Kemajuan relatif hanya dimungkinkan jika pembangunan KTI mengalami akselerasi dan lompatan. Pembangunan yang berlangsung secara gradual di KTI dengan akselerasi yang lebih lambat dibandingkan dengan KBI, sesungguhnya dapat dimaknakan sebagai bentuk pemeliharaan atas ketimpangan.
Upaya pertama untuk mendorong kemajuan relatif di KTI adalah menggenjot pembangunan infrastruktur dasar, terutama jalan dan jembatan, jaringan transportasi, energi listrik, air bersih, serta komunikasi dan telekomunikasi. Politik anggaran pemerintah perlu didesak untuk lebih berpihak ke KTI. Kebijakan berbeda, bahkan diskriminatif, harus segera diimplementasikan. Penerapan insentif khusus di bidang perpajakan dan suku bunga pinjaman bagi investor di KTI misalnya, merupakan sebuah instrumen penting untuk mendorong percepatan pembangunan di KTI. Kebijakan diskriminatif semacam ini, untuk kasus berbeda, telah dipraktekkan oleh Bappenas. Untuk meningkatkan kualitas SDM dan memberi peluang yang lebih besar kepada orang KTI untuk mengikuti pendidikan lanjutan, Bappenas telah menerapkan standar berbeda untuk orang KBI dan KTI. Misalnya, untuk memperoleh beasiswa Bappenas, orang KBI harus memperoleh hasil ujian Tes Potensi Akademik (TPA) dan TOEFl minimum 550 dan 500, sedangkan orang KTI cukup 500 dan 450.
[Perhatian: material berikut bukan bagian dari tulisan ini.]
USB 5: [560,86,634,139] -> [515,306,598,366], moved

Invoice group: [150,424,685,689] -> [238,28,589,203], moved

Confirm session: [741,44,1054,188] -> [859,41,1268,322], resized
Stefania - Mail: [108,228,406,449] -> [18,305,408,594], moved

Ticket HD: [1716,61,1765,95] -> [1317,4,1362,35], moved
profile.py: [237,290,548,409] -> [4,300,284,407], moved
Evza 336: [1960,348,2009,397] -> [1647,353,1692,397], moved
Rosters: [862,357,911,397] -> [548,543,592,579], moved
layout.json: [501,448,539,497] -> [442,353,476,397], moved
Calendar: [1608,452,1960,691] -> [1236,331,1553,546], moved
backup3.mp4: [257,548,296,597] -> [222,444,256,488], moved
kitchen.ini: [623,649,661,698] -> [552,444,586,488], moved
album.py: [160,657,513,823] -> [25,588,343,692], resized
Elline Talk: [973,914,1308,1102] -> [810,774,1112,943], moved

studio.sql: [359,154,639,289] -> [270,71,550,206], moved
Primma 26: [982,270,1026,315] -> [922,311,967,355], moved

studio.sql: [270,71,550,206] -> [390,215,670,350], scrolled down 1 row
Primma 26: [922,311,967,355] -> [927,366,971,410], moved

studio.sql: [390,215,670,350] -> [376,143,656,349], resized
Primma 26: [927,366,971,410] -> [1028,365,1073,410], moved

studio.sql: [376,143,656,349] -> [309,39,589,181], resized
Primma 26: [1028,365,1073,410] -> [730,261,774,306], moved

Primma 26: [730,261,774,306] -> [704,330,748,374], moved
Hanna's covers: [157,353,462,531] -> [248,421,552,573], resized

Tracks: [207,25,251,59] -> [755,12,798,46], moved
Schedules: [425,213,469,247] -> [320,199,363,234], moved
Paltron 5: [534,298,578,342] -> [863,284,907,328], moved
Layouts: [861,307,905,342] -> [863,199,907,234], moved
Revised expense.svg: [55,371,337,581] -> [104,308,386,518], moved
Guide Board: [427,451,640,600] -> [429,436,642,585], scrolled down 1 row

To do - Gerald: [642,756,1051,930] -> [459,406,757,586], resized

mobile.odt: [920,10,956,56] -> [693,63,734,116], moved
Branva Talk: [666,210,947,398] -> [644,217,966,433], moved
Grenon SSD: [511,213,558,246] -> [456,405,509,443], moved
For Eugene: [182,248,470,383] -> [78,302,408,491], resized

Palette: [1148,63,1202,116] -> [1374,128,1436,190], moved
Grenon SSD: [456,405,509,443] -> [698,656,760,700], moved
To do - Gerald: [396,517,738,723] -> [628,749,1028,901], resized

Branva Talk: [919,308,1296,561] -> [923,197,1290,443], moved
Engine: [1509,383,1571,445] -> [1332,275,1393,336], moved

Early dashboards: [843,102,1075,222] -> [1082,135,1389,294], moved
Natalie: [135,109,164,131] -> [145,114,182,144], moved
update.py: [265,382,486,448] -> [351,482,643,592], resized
Lebih dari itu, secara konseptual, pembangunan KTI harus dipandang dalam aspek dan dimensi yang luas. Bahwa membangun KTI tidak hanya sekedar mengangkat keterbelakangan wilayah dan masyarakat KTI, akan tetapi juga harus ditempatkan dalam kerangka pembangunan sebuah “rumah besar” yang bernama Indonesia. Bukankah berbagai indikator pembangunan secara nasional menjadi tampak buruk karena “ditarik turun” oleh kinerja pembangunan KTI? Bukankah sejak lama di beberapa wilayah KTI sudah muncul semacam sentimen “ketimuran” yang telah mengganggu stabilitas nasional dan mengakibatkan turunnya citra Indonesia dimata internasional?
Mendorong kemajuan abolut di KTI tetap penting, namun yang jauh lebih penting adalah mendorong kemajuan relatif. Sebab, jika tidak, orang-orang KTI tidak akan pernah berhenti “berteriak”. Ini menyangkut soal “keindonesiaan”.